Boxing is the most diverse sport in the world. With 54 world champions representing as many as 15 countries at this moment, nothing can hold a candle to boxing. But aside from where these fighters come from and their experiences, what is also just as diverse, is how they are introduced to the sweet science
Unbeaten super middleweight prospect Cem Kilic, like former 140-pound titlist Ruslan Provodnikov, was bullied throughout his childhood, and earned his stripes on the street.
“I was a fat kid, so I was getting into a lot of street fights; I was getting bullied, and I tried to lose weight.”
Kilic (14-0, 9 KO’s), 25, who is of Turkish descent but was born in Germany, pondered his next step.
One sentence from his best friend changed his life forever.
“There’s a boxing gym, let’s go there,” said the friend.
His brother, who was already training to become a boxer himself, was initially against the idea, but Kilic successfully persuaded him to give him a chance to prove he could fight.
While most people who show up to a boxing gym on the first day learn just the basics, Kilic was thrown into his first sparring session immediately.
It was not a problem for Kilic, who destroyed the sparring partner.
“I was pretty good. I whooped this guy’s ass,” Kilic said.
The coach, who was watching closely ringside, thought he was more than just “pretty good.”
“He’s pretty talented. I want to see him here every day,” he added.
And that was the moment that Kilic decided to become a professional boxer.
“Then, I started going (to the gym) every day.”
And the rest is history. Kilic ended up making it on the 2012 Olympic team, but opted to participate in the World Championships instead. He concluded his amateur career with a record of 84-12.
Kilic is already ranked ranked in the top 10 by the WBA and has knocked out four of his last five opponents, including an impressive KO of Martez McGregor on the Tyson Fury-Tom Schwartz undercard last June, but he is already thinking about a world title bout. But first he must get past fellow unbeaten 168-pound contender Steven Nelson (15-0, 12 KO’s) on an ESPN-televised chief support fight on Saturday at the Mark G. Etess Arena, located inside the Hard Rock Hotel & Casino in Atlantic City, New Jersey.
Kilic told FightNights.com that not only does he he have a better skill set, but he also has a bigger heart than his adversary.
“I have more speed; I have the better technique; and I have more heart,” Kilic said. “I am not scared of dying in the ring, and I don’t think he has that.”
Nelson (15-0, 12 KO’s), 31, of Omaha, Nebraska, trains with undefeated welterweight world titlist Terence Crawford. Like Kilic, Nelson has also knocked out four of his last five.
But Kilic was quick to respond that he has Hall of Fame trainer Buddy McGirt in his corner, which has allowed him to spar a plethora of ex and current world champions, including Miguel Cotto, Shane Mosley, Errol Spence, Jermall Charlo, Jermell Charlo, Jean Pascal, Sergey Kovalev, Sergio Mora, and Vanes Martirosyan.

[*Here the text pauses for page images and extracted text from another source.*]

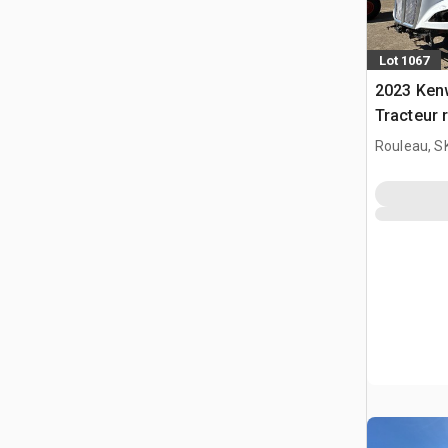
Lot 1067
2023 Ken
Tracteur 
(Inoperab
Rouleau, S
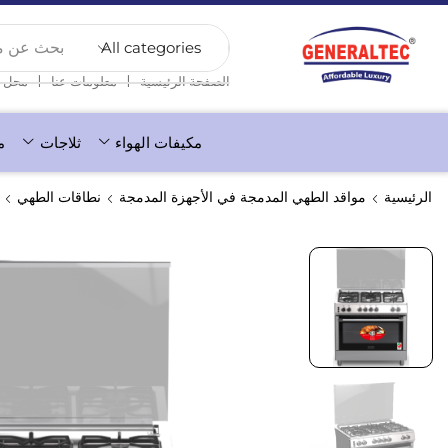
بحث عن منت
❘
❘
الصفحة الرئيسية
معلومات عنا
محل
مكيفات الهواء
ثلاجات
م
الرئيسية
مواقد الطهي المدمجة في الأجهزة المدمجة
نطاقات الطهي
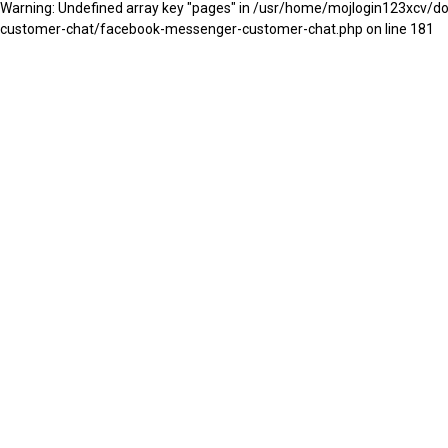
Warning: Undefined array key "pages" in /usr/home/mojlogin123xcv/
customer-chat/facebook-messenger-customer-chat.php on line 181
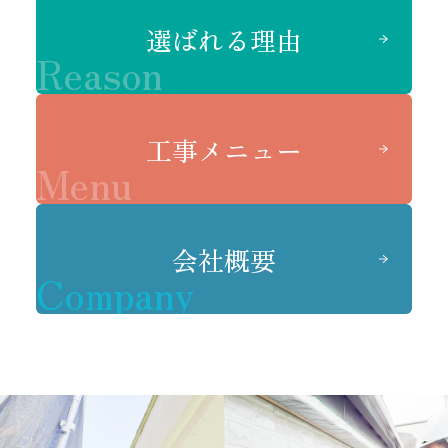
選ばれる理由
Reason
工事メニュー
Menu
会社概要
Company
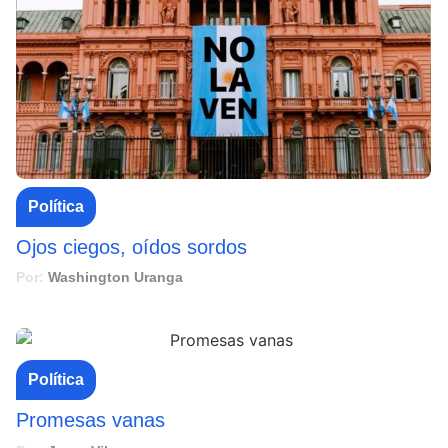
Política
Ojos ciegos, oídos sordos
Por:
Washington Uranga
Política
Promesas vanas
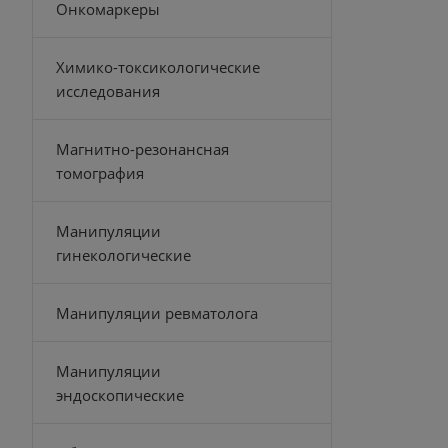
Онкомаркеры
Химико-токсикологические
исследования
Магнитно-резонансная
томография
Манипуляции
гинекологические
Манипуляции ревматолога
Манипуляции
эндоскопические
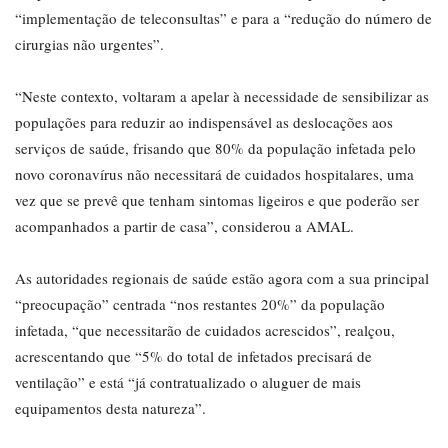
“implementação de teleconsultas” e para a “redução do número de
cirurgias não urgentes”.
“Neste contexto, voltaram a apelar à necessidade de sensibilizar as
populações para reduzir ao indispensável as deslocações aos
serviços de saúde, frisando que 80% da população infetada pelo
novo coronavírus não necessitará de cuidados hospitalares, uma
vez que se prevê que tenham sintomas ligeiros e que poderão ser
acompanhados a partir de casa”, considerou a AMAL.
As autoridades regionais de saúde estão agora com a sua principal
“preocupação” centrada “nos restantes 20%” da população
infetada, “que necessitarão de cuidados acrescidos”, realçou,
acrescentando que “5% do total de infetados precisará de
ventilação” e está “já contratualizado o aluguer de mais
equipamentos desta natureza”.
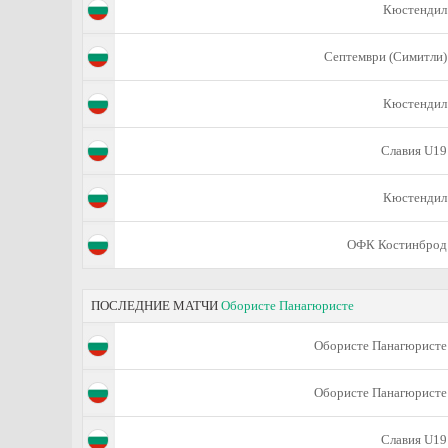
Кюстендил
Септември (Симитли)
Кюстендил
Славия U19
Кюстендил
ОФК Костинброд
ПОСЛЕДНИЕ МАТЧИ
Обористе Панагюристе
Обористе Панагюристе
Обористе Панагюристе
Славия U19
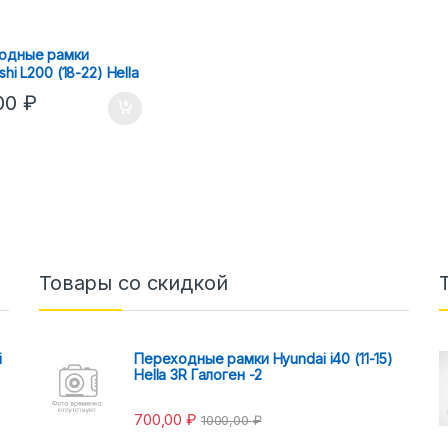
одные рамки
shi L200 (18-22) Hella
,00
₽
Товары со скидкой
i
Переходные рамки Hyundai i40 (11-15)
Hella 3R Галоген -2
700,00
₽
1000,00
₽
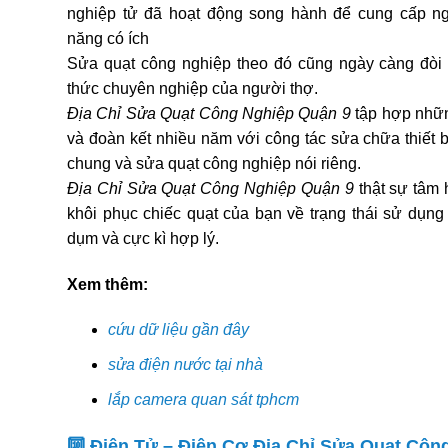
nghiệp tử đã hoạt động song hành để cung cấp n
năng có ích
Sửa quạt công nghiệp theo đó cũng ngày càng đòi 
thức chuyên nghiệp của người thợ.
Địa Chỉ Sửa Quạt Công Nghiệp Quận 9
tập hợp nhữn
và đoàn kết nhiều năm với công tác sửa chữa thiết b
chung và sửa quạt công nghiệp nói riêng.
Địa Chỉ Sửa Quạt Công Nghiệp Quận 9
thật sự tâm 
khôi phục chiếc quạt của bạn về trạng thái sử dụng
dụm và cực kì hợp lý.
Xem thêm:
cứu dữ liệu gần đây
sửa điện nước tại nhà
lắp camera quan sát tphcm
🔟 Điện Tử – Điện Cơ Địa Chỉ Sửa Quạt Côn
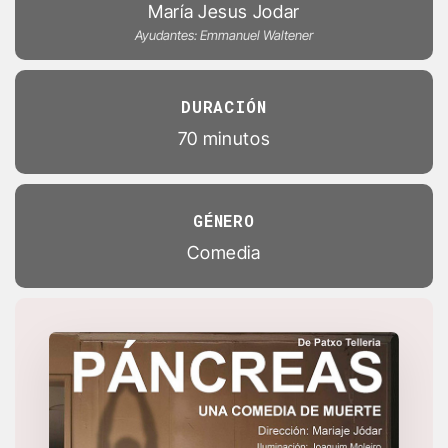
María Jesus Jodar
Ayudantes: Emmanuel Waltener
DURACIÓN
70 minutos
GÉNERO
Comedia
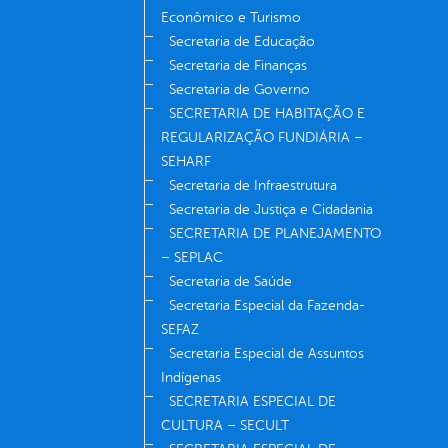
Econômico e Turismo
Secretaria de Educação
Secretaria de Finanças
Secretaria de Governo
SECRETARIA DE HABITAÇÃO E
REGULARIZAÇÃO FUNDIÁRIA –
SEHARF
Secretaria de Infraestrutura
Secretaria de Justiça e Cidadania
SECRETARIA DE PLANEJAMENTO
– SEPLAC
Secretaria de Saúde
Secretaria Especial da Fazenda-
SEFAZ
Secretaria Especial de Assuntos
Indígenas
SECRETARIA ESPECIAL DE
CULTURA – SECULT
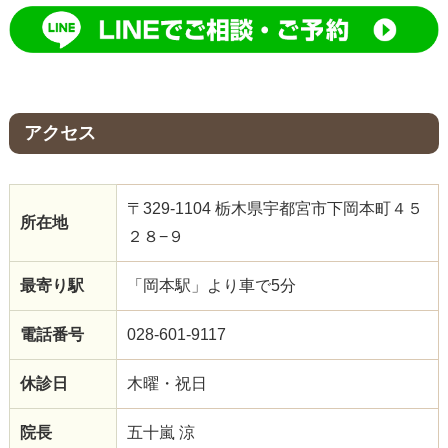
アクセス
〒329-1104 栃木県宇都宮市下岡本町４５
所在地
２８−９
最寄り駅
「岡本駅」より車で5分
電話番号
028-601-9117
休診日
木曜・祝日
院長
五十嵐 涼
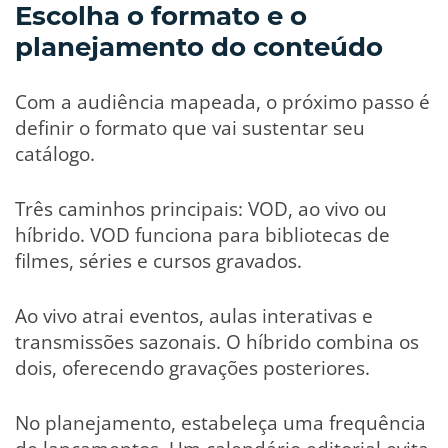
Escolha o formato e o
planejamento do conteúdo
Com a audiência mapeada, o próximo passo é
definir o formato que vai sustentar seu
catálogo.
Três caminhos principais: VOD, ao vivo ou
híbrido. VOD funciona para bibliotecas de
filmes, séries e cursos gravados.
Ao vivo atrai eventos, aulas interativas e
transmissões sazonais. O híbrido combina os
dois, oferecendo gravações posteriores.
No planejamento, estabeleça uma frequência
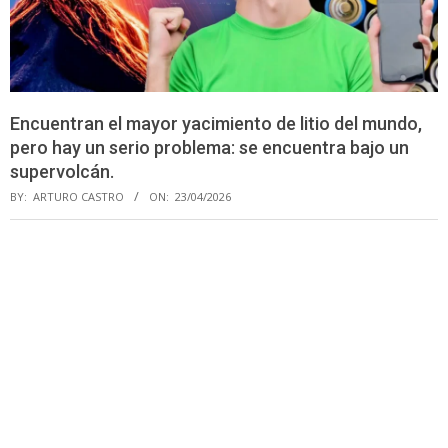
Encuentran el mayor yacimiento de litio del mundo,
pero hay un serio problema: se encuentra bajo un
supervolcán.
BY:
ARTURO CASTRO
ON:
23/04/2026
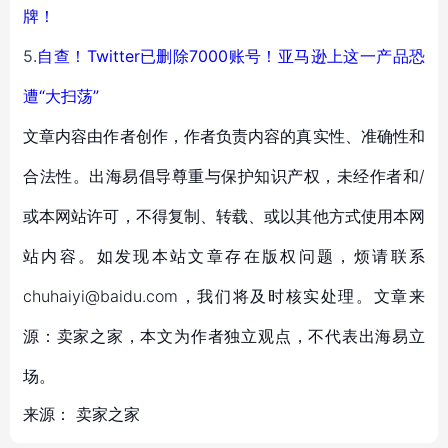
牌！
5.
自查！Twitter已删除7000账号！亚马逊上这一产品恐
遭“大扫荡”
文章内容由作者创作，作者负责内容的真实性、准确性和
合法性。出海易倡导尊重与保护知识产权，未经作者和/
或本网站许可，不得复制、转载、或以其他方式使用本网
站内容。如发现本站文章存在版权问题，烦请联系
chuhaiyi@baidu.com，我们将及时核实处理。文章来
源：卖家之家，本文为作者独立观点，不代表出海易立
场。
来源：
卖家之家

So of the fighters mentioned, who helped Kilic develop the most?”
“Miguel Cotto and Shane Mosley,” Kilic said. “I learned more about how to train like a champion has to train, and how to make adjustments during the fight.
“Cotto would work on his (craft). Nowadays, people go during sparring and they want to kill each other.”
On Saturday night, it may come down to who is hungrier. We know Nelson is coming to fight. We will see if Kilic has the bigger bite.